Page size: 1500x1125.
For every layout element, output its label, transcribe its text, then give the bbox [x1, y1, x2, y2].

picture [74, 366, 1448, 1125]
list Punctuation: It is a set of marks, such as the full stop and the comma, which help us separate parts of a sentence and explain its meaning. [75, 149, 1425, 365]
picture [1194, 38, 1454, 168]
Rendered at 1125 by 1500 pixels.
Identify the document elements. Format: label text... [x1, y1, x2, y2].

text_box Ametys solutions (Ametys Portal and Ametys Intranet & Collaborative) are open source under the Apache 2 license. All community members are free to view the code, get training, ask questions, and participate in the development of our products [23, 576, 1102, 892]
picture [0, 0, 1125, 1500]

(Work task): Output each entry precisely as given.

(Answer box):
Page size: 1500x1125.
For every layout element, output its label, transcribe its text, then give the bbox [x1, y1, x2, y2].

picture [74, 366, 1448, 1125]
list Punctuation: It is a set of marks, such as the full stop and the comma, which help us separate parts of a sentence and explain its meaning. [75, 149, 1425, 365]
picture [1194, 38, 1454, 168]
Rendered at 1125 by 1500 pixels.
Identify the document elements. Format: label text... [x1, y1, x2, y2].

text_box Ametys solutions (Ametys Portal and Ametys Intranet & Collaborative) are open source under the Apache 2 license. All community members are free to view the code, get training, ask questions, and participate in the development of our products [23, 576, 1102, 892]
picture [0, 0, 1125, 1500]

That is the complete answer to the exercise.